Led the full-stack architectural overhaul of upGrad's Learning Management System — cutting Core Web Vitals by 75%, reducing API response times below 200ms, and shipping offline-first PWA support so learners on 2G in Tier 3 Indian cities could finish their coursework.

75%
Core Web Vitals improvement
3M+
Active learners served
<200ms
API response time (P50)
~40%
Load-time reduction on slow devices
upGrad is India's largest online higher education platform — MBA programs, tech bootcamps, professional certifications in partnership with top universities. By 2019, the platform had accumulated three years of rapid-growth technical debt: a monolithic React frontend with no code splitting, server-rendered pages with no caching strategy, and a Node.js backend handling everything from course delivery to payments in a single service.
The user base had also diversified in ways the original architecture couldn't handle. A significant cohort of learners were engineers in Tier 2 and Tier 3 cities — high career ambitions, but often on mobile data plans, often switching between WiFi and 4G, sometimes on 2G. A 6-second load time isn't an inconvenience for these learners; it's a session abandonment.
The mandate: rebuild the learner experience stack for performance, resilience, and global delivery — without taking the platform offline for the 3M+ learners already in the middle of enrolled programs.
Migrated from a mixed JS/JSX monolith to a fully typed TypeScript codebase. The type migration was incremental — we ran strict mode on all new files from day one, loosening for legacy pages and tightening module-by-module over six months. Introduced route-based code splitting (dynamic imports) that cut the initial JS bundle from 2.8MB to 680KB for first-load pages.
Extracted the course delivery, progress tracking, and assessment subsystems into dedicated services. The Node.js layer owned learner session, content rendering, and API aggregation. Golang services handled the performance-critical paths: progress write throughput (50K+ concurrent learners during live sessions), video progress checkpointing, and the search index for the content library. Go's goroutine model absorbed burst traffic without the event-loop saturation we were hitting in Node for write-heavy endpoints.
Core course content (lesson HTML, video manifests, quiz payloads) is pre-cached on enrollment via a background sync strategy built on Workbox. When a learner goes offline mid-lesson, the SW intercepts failed fetches and serves cached content.

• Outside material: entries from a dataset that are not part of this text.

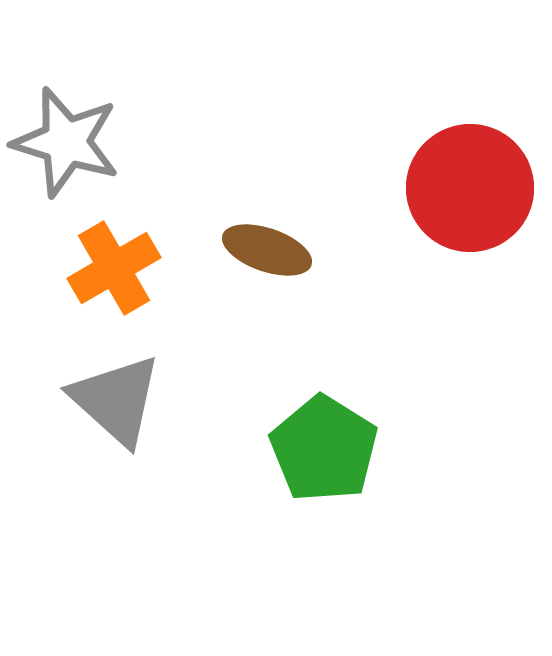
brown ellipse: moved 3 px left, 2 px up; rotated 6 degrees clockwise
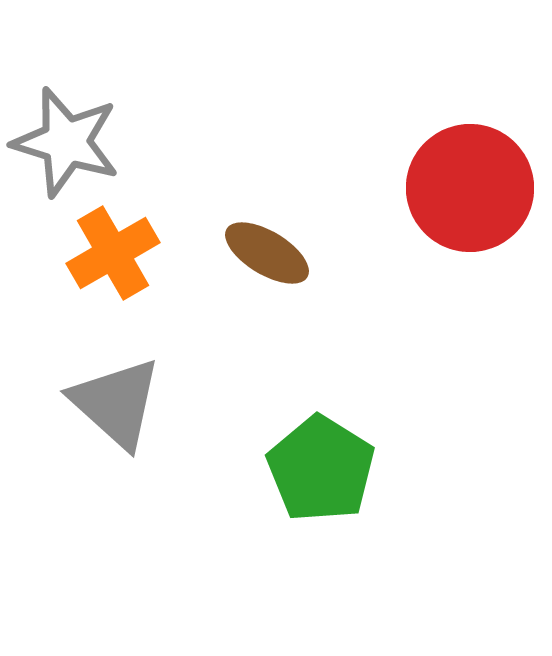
brown ellipse: moved 3 px down; rotated 12 degrees clockwise
orange cross: moved 1 px left, 15 px up
gray triangle: moved 3 px down
green pentagon: moved 3 px left, 20 px down
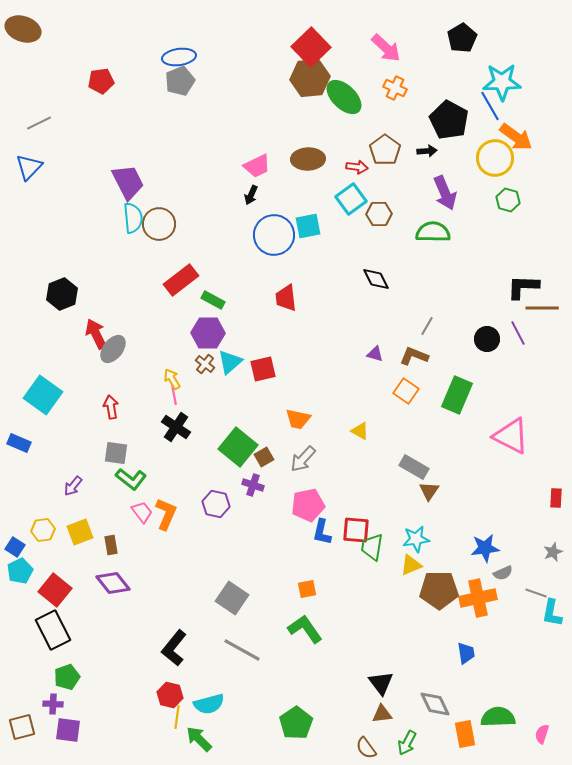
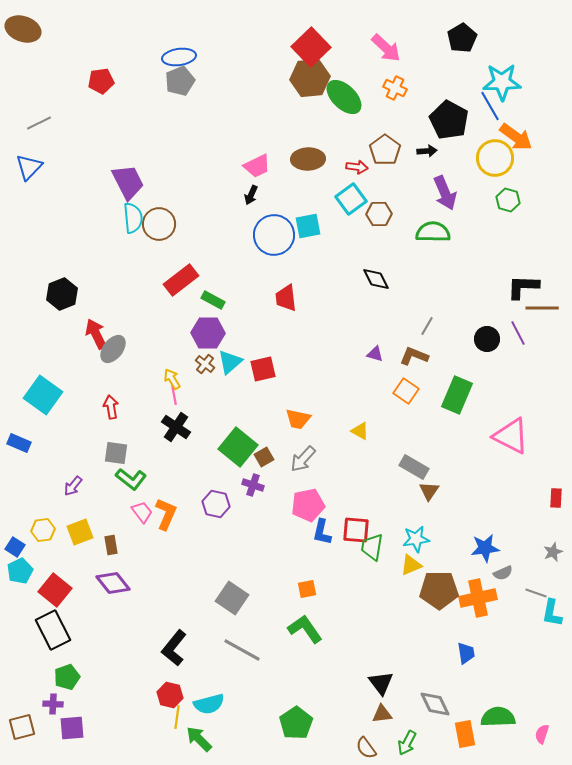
purple square at (68, 730): moved 4 px right, 2 px up; rotated 12 degrees counterclockwise
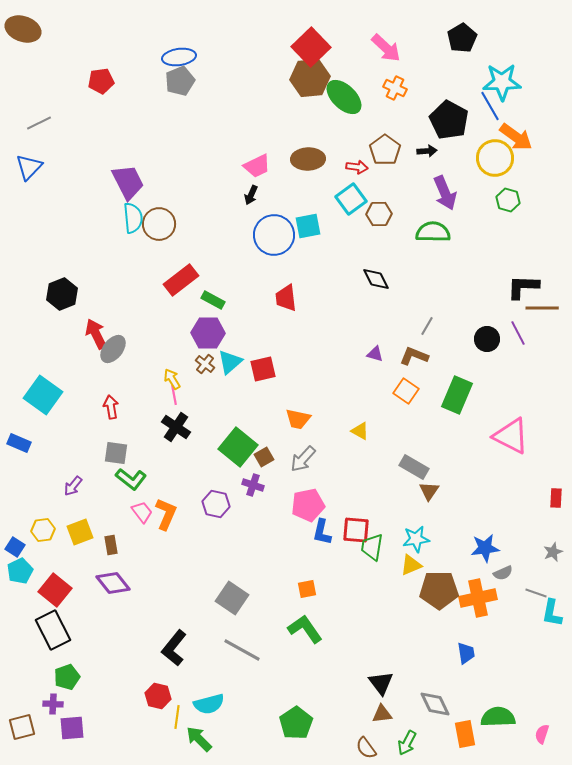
red hexagon at (170, 695): moved 12 px left, 1 px down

Progress events are queued in IndexedDB and replayed when connectivity restores. We tested against real-world 2G conditions using Chrome's network throttling and fixed three critical failure modes before launch: interleaved quiz submissions, video seek state recovery, and certificate unlock timing.

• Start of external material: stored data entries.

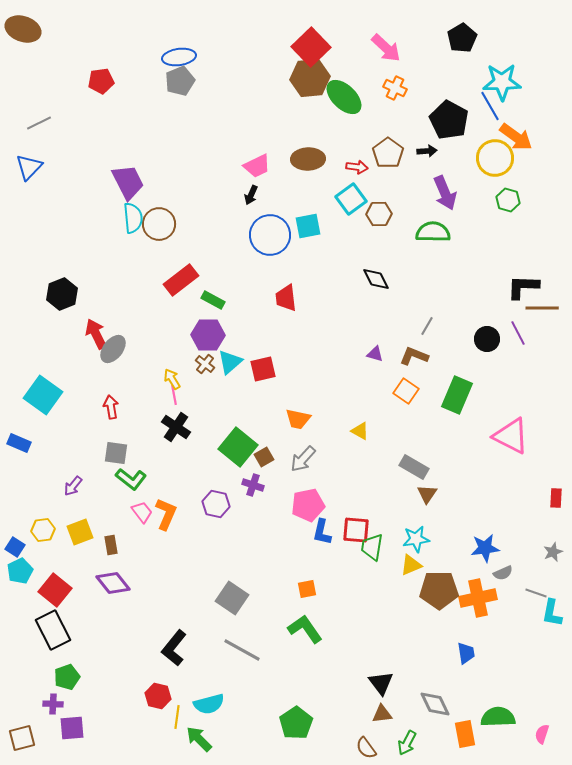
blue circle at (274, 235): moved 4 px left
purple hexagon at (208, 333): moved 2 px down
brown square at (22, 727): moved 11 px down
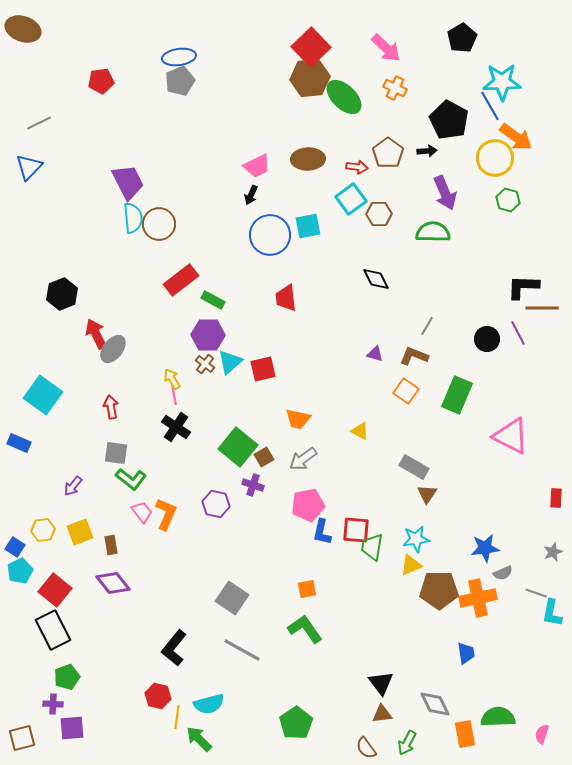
gray arrow at (303, 459): rotated 12 degrees clockwise
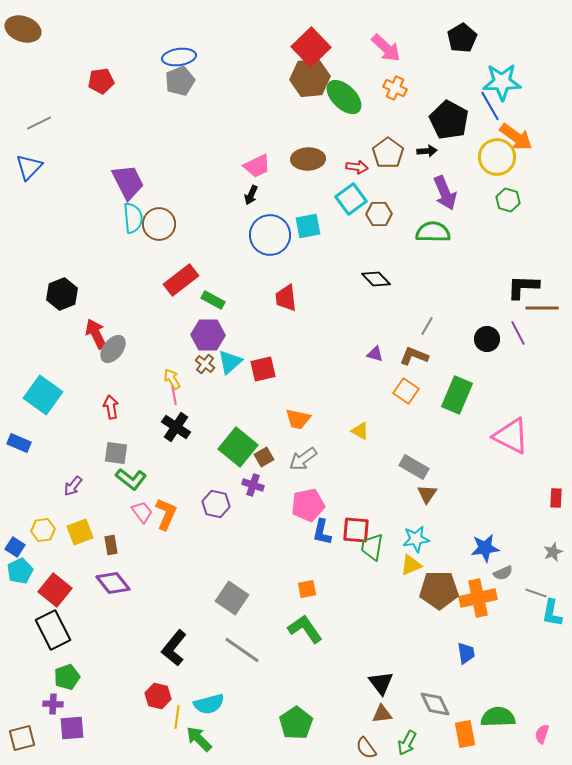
yellow circle at (495, 158): moved 2 px right, 1 px up
black diamond at (376, 279): rotated 16 degrees counterclockwise
gray line at (242, 650): rotated 6 degrees clockwise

Course content is served via CloudFront with regional edge caching. Cache keys are structured to maximize hit rate: content is immutable once published (versioned URLs, long TTLs), while progress and personalization data is always origin-fetched. Redis sits in front of the Golang services as a write-through cache for learner progress state, reducing PostgreSQL write pressure by ~70% during peak concurrent sessions. Cache invalidation on enrollment changes is event-driven via SQS.
We defined explicit SLOs: LCP < 2.5s on simulated 4G mid-tier mobile, API P95 < 500ms for core learner journeys, error rate < 0.1%. Datadog dashboards and alerting were configured before the first traffic migration. Performance regressions broke the CI pipeline — we ran Lighthouse CI and a custom Core Web Vitals budget check on every PR, blocking merges that degraded LCP, CLS, or FID beyond threshold.
The 75% Core Web Vitals improvement wasn't an engineering vanity metric — it had direct downstream effects. Load-time reduction on slow-device profiles (~40% in lab conditions, consistent with Lighthouse CI data) directly reduced abandonment for the low-bandwidth user segment. The platform's next growth phase — entering Tier 3 markets aggressively — was unblocked in part by this infrastructure work. Faster load times and PWA support meant upGrad could credibly offer a comparable experience to learners who had previously churned due to connectivity issues.
From an engineering leadership perspective: the performance standards I established (Lighthouse CI budgets, API SLOs, typed codebase conventions) became the baseline for the platform team after my tenure. The architectural patterns — offline-first caching, split Go/Node services for performance-critical writes — persisted in the system through subsequent infrastructure cycles.